Super late reply, but my husband is a medic. One day he was telling me about a diabetic patient they were running on several times a week. He mentioned in passing that the home smelled heavily of cannabis smoke, though the patient denied smoking. (Thc can make blood sugar drop big time). I told him next time he ran that address to advise the patient to have a snack with his smoke. Hasn't run on him since.
Reminds me of the words of my daughter’s former pediatrician: “When you hear something galloping in the woods, you don’t assume it’s a zebra 🦓.” Great words to live by..great doctor, he was! ❤ Also a great vid! 😂
I remember when my cousin was in med school and a military buddy of mine was suffering from a very weird set of symptoms and not receiving helpful treatment for his situation. I called my cousin and described the symptoms. He automatically said "Rocky mountain spotted fever", which, for both of us coming from a Caribbean island sounded really out of left field. I mentioned it to my friend and while not exactly the same condition it helped his doctor find the actual treatment for his condition. 😅 To this day I'm so happy my cousin is not afraid of thinking outside of the box.
This is because medical students learn so much of the rare stuff, a lot of their training during/after is actually focused on getting them to think in terms of most likely first.
Not only in medicine I am in electrical engineering and we are learning a lot of shit that is approximately as rare to come up as all the diagnosis he made in the base level for the case you specialize in that direction but the prof pretends its totally normal to see that in the real world and the stuff you gonna run into 5 times a day on the low end we are pretending is a theoretical concept like the fucking string theory, heck even quantum mechanics has more weight to it than that in any semester I have been in so far
I just graduated as a nurse and this was my first simulation. It actually was hypoglycemia 😭 but I thought in my head, "OH MY GOSH, WHAT IF IT ISN'T HYPOGLYCEMIA AND THEYRE BEING TRICKY!? OH MY GOSH, WHAT WOULD I DO IF IT WAS A REAL PATIENT? OH MY GOSH, THIS SYMPTOM COULD BE X Y OR Z". Then I took a breath and got the patient some juice.
As an insulin dependent nurse, whatever else you might think it could be, hypoglycemia is immediately life threatening, so you address anything else after you get some carbs in him. I've passed out in public and EMTs were called. They gave me dextrose first, because they didn't want me to die.
@@bootycrack4460 mine was 22. You can decide if that's "low" or " super low." Even if it's like the post in the 40s, the first concern is getting carbs in.
As a patient, hypoglycemic "crashes" are SO damned scary. My worst was at work; I couldn't process anything being said or asked. When the paramedics arrived, I literally _couldn't_ say my name. I _knew_ my name, I just couldn't form words.

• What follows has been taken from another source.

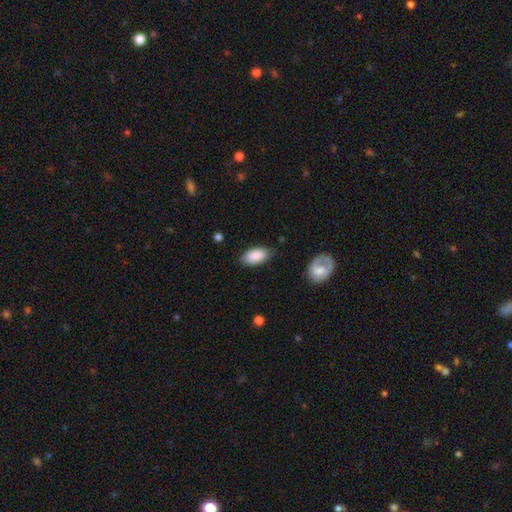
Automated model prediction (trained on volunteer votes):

My glucose was 19. I was transported via ambulance & spent several hours being treated & monitored in an ER exam room. After I was discharged, I slept for almost 14 hours. Btw, about a month later, I received several invoices. I personally owed over $200 in co-pays. The year? 1993. Edit: I'm an American. I had what was considered 'very good' insurance coverage with a national health insurance company, which was part of my compensation package (benefits) at a big box home improvement store. I worked 50+ hours/week in management.

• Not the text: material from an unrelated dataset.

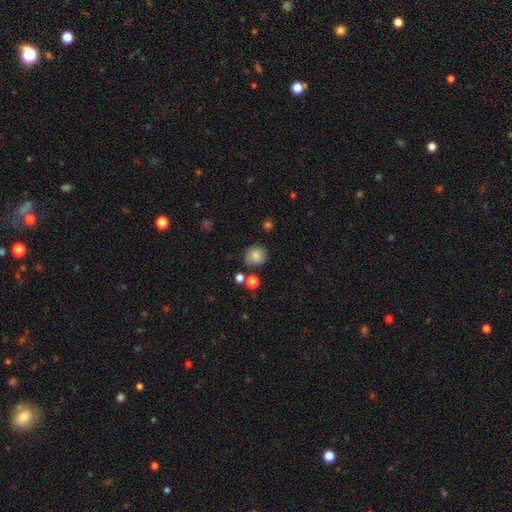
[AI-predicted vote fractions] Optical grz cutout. It shows a smooth galaxy with no disk features (82%) that is round (87%). Merging: none (79%).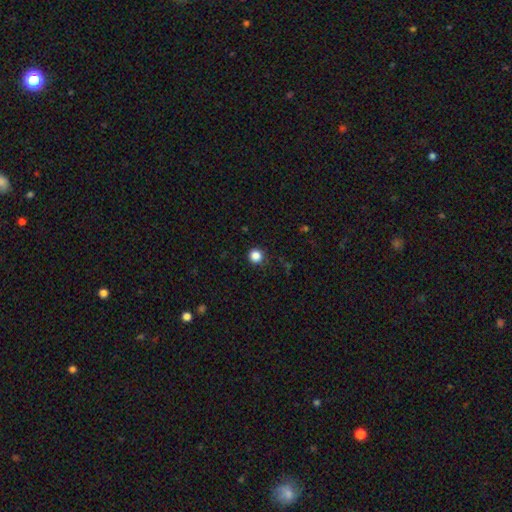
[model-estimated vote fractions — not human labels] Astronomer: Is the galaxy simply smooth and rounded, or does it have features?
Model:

When I was 12, I went into the doctor for just a yearly checkup. While there the doctor noticed I had lost quite a bit of weight (I was going through puberty so nobody really noticed) and that I had a very healthy (looking) tan. She decided to run a test to check for a rare autoimmune disorder on the off chance it was causing those things, and it turns out I had it. So grateful to her!
@@aswa121235 If you don't mind me asking, what GSDs do your children have. Because you're right, meeting doctors that actually know about it is rare, but stumbling upon fellow patients is even rarer.
@@gabrielagonzalez593 idk why but youtube keeps removing my comments, this is my fourth try so far... They got GSD type 1b, one of the more severe and rarer types. Less than 200 diagnosed patients world wide as far as I'm aware.
@@aswa121235 That's weird RU-vid is doing that. I have type 3B, which is also pretty rare. I really hope your children and your family have a great doctor team and a strong support system. It makes such a big difference.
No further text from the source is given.